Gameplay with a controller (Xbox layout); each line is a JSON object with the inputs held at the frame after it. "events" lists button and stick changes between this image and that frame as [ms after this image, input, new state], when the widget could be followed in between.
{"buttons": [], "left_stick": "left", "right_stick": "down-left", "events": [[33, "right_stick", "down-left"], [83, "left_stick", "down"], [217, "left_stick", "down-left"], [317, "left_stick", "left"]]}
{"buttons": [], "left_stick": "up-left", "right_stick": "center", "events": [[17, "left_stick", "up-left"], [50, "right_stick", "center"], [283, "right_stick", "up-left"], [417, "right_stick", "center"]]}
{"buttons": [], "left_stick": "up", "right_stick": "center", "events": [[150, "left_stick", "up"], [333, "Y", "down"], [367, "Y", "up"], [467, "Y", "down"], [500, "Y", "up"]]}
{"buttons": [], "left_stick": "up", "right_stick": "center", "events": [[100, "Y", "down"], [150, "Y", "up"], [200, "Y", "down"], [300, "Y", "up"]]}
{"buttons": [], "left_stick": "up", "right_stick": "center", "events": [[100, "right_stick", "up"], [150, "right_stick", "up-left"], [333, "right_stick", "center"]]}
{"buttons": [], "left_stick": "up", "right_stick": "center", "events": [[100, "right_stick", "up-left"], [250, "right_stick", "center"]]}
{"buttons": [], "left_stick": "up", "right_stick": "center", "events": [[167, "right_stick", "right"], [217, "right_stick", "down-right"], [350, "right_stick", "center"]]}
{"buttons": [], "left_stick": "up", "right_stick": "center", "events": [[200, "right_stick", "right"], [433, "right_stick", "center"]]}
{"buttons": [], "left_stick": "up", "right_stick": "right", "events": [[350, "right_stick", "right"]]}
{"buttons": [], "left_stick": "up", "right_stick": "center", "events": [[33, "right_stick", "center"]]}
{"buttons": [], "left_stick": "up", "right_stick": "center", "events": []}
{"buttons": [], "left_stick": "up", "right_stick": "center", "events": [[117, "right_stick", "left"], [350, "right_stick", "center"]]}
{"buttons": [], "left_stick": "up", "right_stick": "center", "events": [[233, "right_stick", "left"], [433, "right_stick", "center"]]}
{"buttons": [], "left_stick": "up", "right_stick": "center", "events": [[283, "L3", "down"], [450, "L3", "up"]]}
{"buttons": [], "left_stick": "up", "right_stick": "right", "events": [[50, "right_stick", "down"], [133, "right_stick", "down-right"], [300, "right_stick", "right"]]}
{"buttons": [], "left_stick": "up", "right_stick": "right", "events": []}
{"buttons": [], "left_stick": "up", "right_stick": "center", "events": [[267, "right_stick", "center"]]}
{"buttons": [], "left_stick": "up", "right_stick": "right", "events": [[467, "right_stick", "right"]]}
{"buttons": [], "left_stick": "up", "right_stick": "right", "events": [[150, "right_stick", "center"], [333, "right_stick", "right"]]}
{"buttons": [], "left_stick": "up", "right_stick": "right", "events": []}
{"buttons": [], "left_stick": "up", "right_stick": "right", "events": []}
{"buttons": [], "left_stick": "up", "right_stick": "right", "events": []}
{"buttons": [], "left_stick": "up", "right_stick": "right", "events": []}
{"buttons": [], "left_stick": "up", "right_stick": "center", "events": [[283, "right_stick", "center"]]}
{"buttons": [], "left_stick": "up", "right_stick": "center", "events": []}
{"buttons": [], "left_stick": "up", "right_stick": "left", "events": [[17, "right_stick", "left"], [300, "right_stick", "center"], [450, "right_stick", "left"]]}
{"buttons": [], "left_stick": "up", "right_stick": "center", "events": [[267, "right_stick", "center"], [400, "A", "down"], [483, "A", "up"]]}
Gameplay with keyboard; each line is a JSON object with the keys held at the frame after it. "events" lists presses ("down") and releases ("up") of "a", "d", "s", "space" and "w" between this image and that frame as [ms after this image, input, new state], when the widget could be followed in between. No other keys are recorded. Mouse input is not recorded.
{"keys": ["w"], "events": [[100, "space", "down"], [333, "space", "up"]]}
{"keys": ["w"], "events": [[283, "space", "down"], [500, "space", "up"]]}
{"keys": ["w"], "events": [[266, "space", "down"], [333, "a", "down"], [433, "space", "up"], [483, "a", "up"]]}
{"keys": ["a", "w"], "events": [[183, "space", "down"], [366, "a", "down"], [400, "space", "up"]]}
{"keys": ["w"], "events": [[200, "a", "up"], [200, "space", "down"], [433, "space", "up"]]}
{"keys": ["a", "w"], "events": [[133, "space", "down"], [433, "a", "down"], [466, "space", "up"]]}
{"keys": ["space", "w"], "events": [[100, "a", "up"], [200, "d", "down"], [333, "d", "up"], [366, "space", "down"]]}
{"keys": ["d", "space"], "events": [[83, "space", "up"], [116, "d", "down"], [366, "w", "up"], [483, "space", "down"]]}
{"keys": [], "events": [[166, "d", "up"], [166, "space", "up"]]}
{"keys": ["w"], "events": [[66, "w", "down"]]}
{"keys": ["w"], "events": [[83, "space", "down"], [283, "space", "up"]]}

◆ ◆ ◆ ◆ ◆

Try it — Write out every entry once more, precisely as it stands.

Response —
Gameplay with a controller (Xbox layout); each line is a JSON object with the inputs held at the frame after it. "events" lists button and stick changes between this image and that frame as [ms after this image, input, new state], when the widget could be followed in between.
{"buttons": [], "left_stick": "left", "right_stick": "down-left", "events": [[33, "right_stick", "down-left"], [83, "left_stick", "down"], [217, "left_stick", "down-left"], [317, "left_stick", "left"]]}
{"buttons": [], "left_stick": "up-left", "right_stick": "center", "events": [[17, "left_stick", "up-left"], [50, "right_stick", "center"], [283, "right_stick", "up-left"], [417, "right_stick", "center"]]}
{"buttons": [], "left_stick": "up", "right_stick": "center", "events": [[150, "left_stick", "up"], [333, "Y", "down"], [367, "Y", "up"], [467, "Y", "down"], [500, "Y", "up"]]}
{"buttons": [], "left_stick": "up", "right_stick": "center", "events": [[100, "Y", "down"], [150, "Y", "up"], [200, "Y", "down"], [300, "Y", "up"]]}
{"buttons": [], "left_stick": "up", "right_stick": "center", "events": [[100, "right_stick", "up"], [150, "right_stick", "up-left"], [333, "right_stick", "center"]]}
{"buttons": [], "left_stick": "up", "right_stick": "center", "events": [[100, "right_stick", "up-left"], [250, "right_stick", "center"]]}
{"buttons": [], "left_stick": "up", "right_stick": "center", "events": [[167, "right_stick", "right"], [217, "right_stick", "down-right"], [350, "right_stick", "center"]]}
{"buttons": [], "left_stick": "up", "right_stick": "center", "events": [[200, "right_stick", "right"], [433, "right_stick", "center"]]}
{"buttons": [], "left_stick": "up", "right_stick": "right", "events": [[350, "right_stick", "right"]]}
{"buttons": [], "left_stick": "up", "right_stick": "center", "events": [[33, "right_stick", "center"]]}
{"buttons": [], "left_stick": "up", "right_stick": "center", "events": []}
{"buttons": [], "left_stick": "up", "right_stick": "center", "events": [[117, "right_stick", "left"], [350, "right_stick", "center"]]}
{"buttons": [], "left_stick": "up", "right_stick": "center", "events": [[233, "right_stick", "left"], [433, "right_stick", "center"]]}
{"buttons": [], "left_stick": "up", "right_stick": "center", "events": [[283, "L3", "down"], [450, "L3", "up"]]}
{"buttons": [], "left_stick": "up", "right_stick": "right", "events": [[50, "right_stick", "down"], [133, "right_stick", "down-right"], [300, "right_stick", "right"]]}
{"buttons": [], "left_stick": "up", "right_stick": "right", "events": []}
{"buttons": [], "left_stick": "up", "right_stick": "center", "events": [[267, "right_stick", "center"]]}
{"buttons": [], "left_stick": "up", "right_stick": "right", "events": [[467, "right_stick", "right"]]}
{"buttons": [], "left_stick": "up", "right_stick": "right", "events": [[150, "right_stick", "center"], [333, "right_stick", "right"]]}
{"buttons": [], "left_stick": "up", "right_stick": "right", "events": []}
{"buttons": [], "left_stick": "up", "right_stick": "right", "events": []}
{"buttons": [], "left_stick": "up", "right_stick": "right", "events": []}
{"buttons": [], "left_stick": "up", "right_stick": "right", "events": []}
{"buttons": [], "left_stick": "up", "right_stick": "center", "events": [[283, "right_stick", "center"]]}
{"buttons": [], "left_stick": "up", "right_stick": "center", "events": []}
{"buttons": [], "left_stick": "up", "right_stick": "left", "events": [[17, "right_stick", "left"], [300, "right_stick", "center"], [450, "right_stick", "left"]]}
{"buttons": [], "left_stick": "up", "right_stick": "center", "events": [[267, "right_stick", "center"], [400, "A", "down"], [483, "A", "up"]]}
Gameplay with keyboard; each line is a JSON object with the keys held at the frame after it. "events" lists presses ("down") and releases ("up") of "a", "d", "s", "space" and "w" between this image and that frame as [ms after this image, input, new state], when the widget could be followed in between. No other keys are recorded. Mouse input is not recorded.
{"keys": ["w"], "events": [[100, "space", "down"], [333, "space", "up"]]}
{"keys": ["w"], "events": [[283, "space", "down"], [500, "space", "up"]]}
{"keys": ["w"], "events": [[266, "space", "down"], [333, "a", "down"], [433, "space", "up"], [483, "a", "up"]]}
{"keys": ["a", "w"], "events": [[183, "space", "down"], [366, "a", "down"], [400, "space", "up"]]}
{"keys": ["w"], "events": [[200, "a", "up"], [200, "space", "down"], [433, "space", "up"]]}
{"keys": ["a", "w"], "events": [[133, "space", "down"], [433, "a", "down"], [466, "space", "up"]]}
{"keys": ["space", "w"], "events": [[100, "a", "up"], [200, "d", "down"], [333, "d", "up"], [366, "space", "down"]]}
{"keys": ["d", "space"], "events": [[83, "space", "up"], [116, "d", "down"], [366, "w", "up"], [483, "space", "down"]]}
{"keys": [], "events": [[166, "d", "up"], [166, "space", "up"]]}
{"keys": ["w"], "events": [[66, "w", "down"]]}
{"keys": ["w"], "events": [[83, "space", "down"], [283, "space", "up"]]}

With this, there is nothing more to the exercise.